Data excerpts:
....

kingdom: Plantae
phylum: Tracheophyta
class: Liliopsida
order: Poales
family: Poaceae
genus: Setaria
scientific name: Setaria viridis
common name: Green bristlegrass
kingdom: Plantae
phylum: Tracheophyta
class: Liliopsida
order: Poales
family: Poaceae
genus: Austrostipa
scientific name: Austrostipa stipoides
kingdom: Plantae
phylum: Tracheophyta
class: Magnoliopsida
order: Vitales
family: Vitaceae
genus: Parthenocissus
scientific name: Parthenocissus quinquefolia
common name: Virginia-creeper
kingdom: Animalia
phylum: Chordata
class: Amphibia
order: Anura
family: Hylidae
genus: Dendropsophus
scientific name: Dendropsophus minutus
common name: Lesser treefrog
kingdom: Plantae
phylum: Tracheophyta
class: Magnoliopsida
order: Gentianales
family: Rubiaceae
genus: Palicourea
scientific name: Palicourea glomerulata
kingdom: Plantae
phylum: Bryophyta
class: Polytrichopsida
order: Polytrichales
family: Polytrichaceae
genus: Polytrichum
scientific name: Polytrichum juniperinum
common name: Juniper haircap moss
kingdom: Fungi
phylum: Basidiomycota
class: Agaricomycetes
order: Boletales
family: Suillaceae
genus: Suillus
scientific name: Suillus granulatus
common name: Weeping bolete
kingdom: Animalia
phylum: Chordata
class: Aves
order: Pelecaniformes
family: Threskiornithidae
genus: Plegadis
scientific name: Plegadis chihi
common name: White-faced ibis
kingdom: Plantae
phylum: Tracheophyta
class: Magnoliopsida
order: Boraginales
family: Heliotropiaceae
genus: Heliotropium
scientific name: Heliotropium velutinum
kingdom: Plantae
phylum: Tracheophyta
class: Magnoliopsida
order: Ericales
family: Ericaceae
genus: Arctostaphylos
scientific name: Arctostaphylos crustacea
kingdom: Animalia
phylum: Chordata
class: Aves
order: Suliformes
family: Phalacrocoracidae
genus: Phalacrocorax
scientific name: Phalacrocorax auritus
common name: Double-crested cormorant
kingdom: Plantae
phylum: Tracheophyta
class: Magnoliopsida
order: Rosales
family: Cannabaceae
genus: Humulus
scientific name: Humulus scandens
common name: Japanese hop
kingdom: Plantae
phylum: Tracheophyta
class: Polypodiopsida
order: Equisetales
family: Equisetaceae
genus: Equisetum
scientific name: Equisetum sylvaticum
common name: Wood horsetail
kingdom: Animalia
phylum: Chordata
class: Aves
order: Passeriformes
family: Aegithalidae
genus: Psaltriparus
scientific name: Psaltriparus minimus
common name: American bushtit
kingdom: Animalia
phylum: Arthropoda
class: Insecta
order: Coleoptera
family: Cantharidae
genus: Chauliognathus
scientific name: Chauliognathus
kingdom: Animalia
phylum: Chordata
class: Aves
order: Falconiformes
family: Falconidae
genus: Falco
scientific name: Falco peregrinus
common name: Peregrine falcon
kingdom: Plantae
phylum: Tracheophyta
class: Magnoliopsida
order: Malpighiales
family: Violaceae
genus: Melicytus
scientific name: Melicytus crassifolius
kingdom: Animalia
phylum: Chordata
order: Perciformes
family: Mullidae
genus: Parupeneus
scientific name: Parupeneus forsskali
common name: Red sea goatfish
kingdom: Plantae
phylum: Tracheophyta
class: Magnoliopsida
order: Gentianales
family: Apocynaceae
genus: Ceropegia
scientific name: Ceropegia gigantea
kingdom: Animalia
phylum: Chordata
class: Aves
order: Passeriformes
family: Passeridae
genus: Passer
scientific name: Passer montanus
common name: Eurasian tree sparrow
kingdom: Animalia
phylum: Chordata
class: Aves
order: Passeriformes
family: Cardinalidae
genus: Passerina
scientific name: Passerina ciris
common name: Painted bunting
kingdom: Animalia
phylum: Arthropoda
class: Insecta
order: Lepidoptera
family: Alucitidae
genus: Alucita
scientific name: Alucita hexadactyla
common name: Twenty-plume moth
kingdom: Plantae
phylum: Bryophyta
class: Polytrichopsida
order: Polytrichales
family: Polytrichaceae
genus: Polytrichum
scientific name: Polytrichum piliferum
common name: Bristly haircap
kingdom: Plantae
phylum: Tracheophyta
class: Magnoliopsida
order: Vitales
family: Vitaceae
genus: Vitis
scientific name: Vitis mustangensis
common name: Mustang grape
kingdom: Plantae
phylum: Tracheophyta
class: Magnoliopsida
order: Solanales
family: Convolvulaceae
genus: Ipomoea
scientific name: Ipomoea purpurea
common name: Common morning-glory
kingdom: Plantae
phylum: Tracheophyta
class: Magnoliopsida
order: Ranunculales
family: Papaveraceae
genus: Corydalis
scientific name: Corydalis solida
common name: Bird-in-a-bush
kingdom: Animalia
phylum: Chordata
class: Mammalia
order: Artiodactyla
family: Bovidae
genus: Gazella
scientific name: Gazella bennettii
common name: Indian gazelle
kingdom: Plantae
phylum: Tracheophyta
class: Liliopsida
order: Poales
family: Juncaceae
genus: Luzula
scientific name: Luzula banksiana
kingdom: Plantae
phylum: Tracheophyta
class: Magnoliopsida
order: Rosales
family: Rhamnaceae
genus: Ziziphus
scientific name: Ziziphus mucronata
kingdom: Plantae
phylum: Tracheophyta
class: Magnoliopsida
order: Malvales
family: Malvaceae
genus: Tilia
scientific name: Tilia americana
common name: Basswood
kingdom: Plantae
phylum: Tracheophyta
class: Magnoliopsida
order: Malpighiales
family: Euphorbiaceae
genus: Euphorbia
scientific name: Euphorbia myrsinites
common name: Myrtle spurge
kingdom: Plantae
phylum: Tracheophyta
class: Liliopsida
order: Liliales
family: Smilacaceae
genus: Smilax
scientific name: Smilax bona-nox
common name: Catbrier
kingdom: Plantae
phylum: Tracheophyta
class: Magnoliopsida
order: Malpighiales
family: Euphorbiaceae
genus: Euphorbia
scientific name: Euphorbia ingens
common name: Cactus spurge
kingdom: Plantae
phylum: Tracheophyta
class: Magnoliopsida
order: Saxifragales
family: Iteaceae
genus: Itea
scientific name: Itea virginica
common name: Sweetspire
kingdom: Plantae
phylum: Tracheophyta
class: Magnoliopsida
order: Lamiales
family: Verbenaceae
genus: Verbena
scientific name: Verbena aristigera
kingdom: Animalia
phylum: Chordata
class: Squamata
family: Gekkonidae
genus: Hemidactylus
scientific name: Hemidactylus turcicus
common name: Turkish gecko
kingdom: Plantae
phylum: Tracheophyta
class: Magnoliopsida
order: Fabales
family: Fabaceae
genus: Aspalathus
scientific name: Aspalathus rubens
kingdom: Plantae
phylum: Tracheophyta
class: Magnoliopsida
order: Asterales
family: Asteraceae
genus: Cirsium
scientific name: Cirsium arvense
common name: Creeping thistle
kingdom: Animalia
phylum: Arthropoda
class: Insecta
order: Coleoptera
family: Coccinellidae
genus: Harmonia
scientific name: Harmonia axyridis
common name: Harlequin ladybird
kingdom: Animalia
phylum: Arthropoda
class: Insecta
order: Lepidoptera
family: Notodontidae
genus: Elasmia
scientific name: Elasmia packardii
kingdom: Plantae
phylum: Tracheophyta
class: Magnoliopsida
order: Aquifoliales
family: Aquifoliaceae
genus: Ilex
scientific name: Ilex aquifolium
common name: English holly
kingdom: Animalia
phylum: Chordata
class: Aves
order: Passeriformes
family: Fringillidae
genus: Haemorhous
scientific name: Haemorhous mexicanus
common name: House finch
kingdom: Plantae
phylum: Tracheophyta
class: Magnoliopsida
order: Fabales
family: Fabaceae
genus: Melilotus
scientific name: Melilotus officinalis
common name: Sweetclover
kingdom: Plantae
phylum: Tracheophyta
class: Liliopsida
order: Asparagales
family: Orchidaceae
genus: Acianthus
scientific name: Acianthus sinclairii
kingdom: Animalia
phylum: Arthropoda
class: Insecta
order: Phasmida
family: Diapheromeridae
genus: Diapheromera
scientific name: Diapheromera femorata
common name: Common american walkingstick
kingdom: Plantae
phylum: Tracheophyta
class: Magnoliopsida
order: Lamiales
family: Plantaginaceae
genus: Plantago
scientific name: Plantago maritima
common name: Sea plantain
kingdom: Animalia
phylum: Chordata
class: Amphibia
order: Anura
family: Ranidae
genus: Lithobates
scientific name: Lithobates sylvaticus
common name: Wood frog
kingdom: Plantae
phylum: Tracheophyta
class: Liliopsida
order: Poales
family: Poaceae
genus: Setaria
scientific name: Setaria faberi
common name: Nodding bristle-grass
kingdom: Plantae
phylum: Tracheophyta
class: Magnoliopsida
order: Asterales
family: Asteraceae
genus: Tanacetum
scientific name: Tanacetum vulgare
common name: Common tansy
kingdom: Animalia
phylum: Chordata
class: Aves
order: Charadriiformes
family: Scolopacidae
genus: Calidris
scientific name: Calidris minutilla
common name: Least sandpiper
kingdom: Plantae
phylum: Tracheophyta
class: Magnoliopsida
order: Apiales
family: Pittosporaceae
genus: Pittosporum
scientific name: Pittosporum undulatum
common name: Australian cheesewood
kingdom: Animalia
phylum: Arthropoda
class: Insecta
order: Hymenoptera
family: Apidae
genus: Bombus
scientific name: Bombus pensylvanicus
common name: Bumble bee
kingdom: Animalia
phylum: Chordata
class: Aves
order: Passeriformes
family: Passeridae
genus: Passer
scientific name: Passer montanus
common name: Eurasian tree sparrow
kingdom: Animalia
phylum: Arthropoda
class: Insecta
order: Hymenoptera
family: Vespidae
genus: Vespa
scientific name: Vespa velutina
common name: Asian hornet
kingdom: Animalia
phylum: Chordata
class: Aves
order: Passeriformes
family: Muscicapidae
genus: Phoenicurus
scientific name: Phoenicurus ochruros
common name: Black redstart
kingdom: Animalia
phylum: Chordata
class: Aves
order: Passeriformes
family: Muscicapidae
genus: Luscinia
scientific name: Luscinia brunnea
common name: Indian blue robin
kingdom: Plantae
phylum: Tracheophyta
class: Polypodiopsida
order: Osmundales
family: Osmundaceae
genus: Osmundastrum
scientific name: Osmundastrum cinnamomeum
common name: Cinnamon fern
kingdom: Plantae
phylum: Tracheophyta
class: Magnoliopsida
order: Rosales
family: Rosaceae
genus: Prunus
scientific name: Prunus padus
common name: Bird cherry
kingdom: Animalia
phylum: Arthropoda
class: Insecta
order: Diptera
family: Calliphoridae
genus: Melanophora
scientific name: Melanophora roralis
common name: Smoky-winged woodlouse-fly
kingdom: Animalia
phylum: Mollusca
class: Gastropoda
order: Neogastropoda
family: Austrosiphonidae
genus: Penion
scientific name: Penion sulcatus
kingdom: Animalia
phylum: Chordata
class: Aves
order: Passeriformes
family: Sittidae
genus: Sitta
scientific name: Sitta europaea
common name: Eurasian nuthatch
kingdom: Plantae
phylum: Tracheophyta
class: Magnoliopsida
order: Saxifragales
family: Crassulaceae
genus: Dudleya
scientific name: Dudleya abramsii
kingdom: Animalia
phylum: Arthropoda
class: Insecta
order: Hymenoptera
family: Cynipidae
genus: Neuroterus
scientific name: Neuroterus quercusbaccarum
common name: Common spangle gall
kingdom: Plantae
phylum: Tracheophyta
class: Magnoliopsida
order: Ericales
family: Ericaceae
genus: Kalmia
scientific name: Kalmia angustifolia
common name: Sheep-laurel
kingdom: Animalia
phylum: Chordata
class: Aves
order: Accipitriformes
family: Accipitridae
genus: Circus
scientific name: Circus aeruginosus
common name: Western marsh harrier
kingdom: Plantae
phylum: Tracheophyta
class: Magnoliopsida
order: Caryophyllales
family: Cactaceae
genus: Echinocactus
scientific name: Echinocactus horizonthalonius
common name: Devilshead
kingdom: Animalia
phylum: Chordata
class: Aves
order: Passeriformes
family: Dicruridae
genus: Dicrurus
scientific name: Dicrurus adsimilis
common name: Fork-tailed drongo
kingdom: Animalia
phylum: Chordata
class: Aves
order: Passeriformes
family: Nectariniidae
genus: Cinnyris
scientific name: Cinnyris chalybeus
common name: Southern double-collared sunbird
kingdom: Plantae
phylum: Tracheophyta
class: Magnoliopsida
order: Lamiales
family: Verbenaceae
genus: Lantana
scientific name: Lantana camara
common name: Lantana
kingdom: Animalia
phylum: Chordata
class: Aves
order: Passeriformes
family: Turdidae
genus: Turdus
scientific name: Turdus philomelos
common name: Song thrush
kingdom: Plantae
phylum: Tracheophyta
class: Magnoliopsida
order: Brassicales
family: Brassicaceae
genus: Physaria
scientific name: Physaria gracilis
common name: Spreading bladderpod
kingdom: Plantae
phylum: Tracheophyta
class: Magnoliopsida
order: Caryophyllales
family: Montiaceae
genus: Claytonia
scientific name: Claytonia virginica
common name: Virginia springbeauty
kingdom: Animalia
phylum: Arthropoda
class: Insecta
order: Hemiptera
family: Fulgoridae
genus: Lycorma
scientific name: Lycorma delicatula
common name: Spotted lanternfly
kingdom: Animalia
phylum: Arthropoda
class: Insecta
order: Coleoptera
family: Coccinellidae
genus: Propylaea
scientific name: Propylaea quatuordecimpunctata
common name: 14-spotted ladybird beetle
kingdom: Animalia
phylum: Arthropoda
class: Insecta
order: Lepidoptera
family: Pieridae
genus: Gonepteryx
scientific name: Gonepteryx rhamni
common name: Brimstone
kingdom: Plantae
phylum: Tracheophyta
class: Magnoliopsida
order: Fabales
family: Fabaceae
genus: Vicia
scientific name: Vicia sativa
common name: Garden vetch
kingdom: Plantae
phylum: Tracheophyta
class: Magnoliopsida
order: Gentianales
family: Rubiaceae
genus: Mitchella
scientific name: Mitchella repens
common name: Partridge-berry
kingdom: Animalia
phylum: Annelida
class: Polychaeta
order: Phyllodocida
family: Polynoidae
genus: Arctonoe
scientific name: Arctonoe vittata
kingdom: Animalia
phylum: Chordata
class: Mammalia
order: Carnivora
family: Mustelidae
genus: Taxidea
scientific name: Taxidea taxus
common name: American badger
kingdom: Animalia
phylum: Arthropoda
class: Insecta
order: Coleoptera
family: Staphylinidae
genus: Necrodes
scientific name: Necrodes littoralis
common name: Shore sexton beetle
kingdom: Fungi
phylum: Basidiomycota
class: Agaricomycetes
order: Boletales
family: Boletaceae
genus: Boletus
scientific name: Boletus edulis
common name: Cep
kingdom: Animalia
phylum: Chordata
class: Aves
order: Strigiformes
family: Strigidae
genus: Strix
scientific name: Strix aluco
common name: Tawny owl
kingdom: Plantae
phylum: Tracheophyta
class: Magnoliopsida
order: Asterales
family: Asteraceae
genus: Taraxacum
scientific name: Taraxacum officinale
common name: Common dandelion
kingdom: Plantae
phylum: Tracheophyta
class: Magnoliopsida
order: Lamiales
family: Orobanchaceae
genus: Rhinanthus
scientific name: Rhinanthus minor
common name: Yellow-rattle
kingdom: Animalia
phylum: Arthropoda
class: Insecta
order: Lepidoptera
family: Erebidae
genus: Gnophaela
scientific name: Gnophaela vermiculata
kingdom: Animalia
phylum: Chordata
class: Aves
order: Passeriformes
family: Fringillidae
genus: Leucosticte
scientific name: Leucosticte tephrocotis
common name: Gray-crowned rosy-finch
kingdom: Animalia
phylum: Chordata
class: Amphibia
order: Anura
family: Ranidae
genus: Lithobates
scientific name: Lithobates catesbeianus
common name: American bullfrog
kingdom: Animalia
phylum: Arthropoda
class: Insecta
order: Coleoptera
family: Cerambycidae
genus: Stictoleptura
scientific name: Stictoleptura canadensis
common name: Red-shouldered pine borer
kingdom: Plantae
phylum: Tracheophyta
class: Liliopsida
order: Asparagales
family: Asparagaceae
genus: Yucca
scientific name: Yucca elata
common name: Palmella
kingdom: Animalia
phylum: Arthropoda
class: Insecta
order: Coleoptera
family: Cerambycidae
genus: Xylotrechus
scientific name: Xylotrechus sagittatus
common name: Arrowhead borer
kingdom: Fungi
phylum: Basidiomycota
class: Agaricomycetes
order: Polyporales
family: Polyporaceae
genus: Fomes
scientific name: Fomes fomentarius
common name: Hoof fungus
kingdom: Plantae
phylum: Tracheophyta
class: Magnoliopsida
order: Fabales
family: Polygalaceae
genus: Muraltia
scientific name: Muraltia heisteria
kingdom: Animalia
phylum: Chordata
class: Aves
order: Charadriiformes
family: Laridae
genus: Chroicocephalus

....

**What the task asks:**
Print every line from the one containing "scientific name: Setaria faberi" down to the one containing "genus: Bombus", including both of those lines, and copy each one word for word.

**Response to the exercise:**
scientific name: Setaria faberi
common name: Nodding bristle-grass
kingdom: Plantae
phylum: Tracheophyta
class: Magnoliopsida
order: Asterales
family: Asteraceae
genus: Tanacetum
scientific name: Tanacetum vulgare
common name: Common tansy
kingdom: Animalia
phylum: Chordata
class: Aves
order: Charadriiformes
family: Scolopacidae
genus: Calidris
scientific name: Calidris minutilla
common name: Least sandpiper
kingdom: Plantae
phylum: Tracheophyta
class: Magnoliopsida
order: Apiales
family: Pittosporaceae
genus: Pittosporum
scientific name: Pittosporum undulatum
common name: Australian cheesewood
kingdom: Animalia
phylum: Arthropoda
class: Insecta
order: Hymenoptera
family: Apidae
genus: Bombus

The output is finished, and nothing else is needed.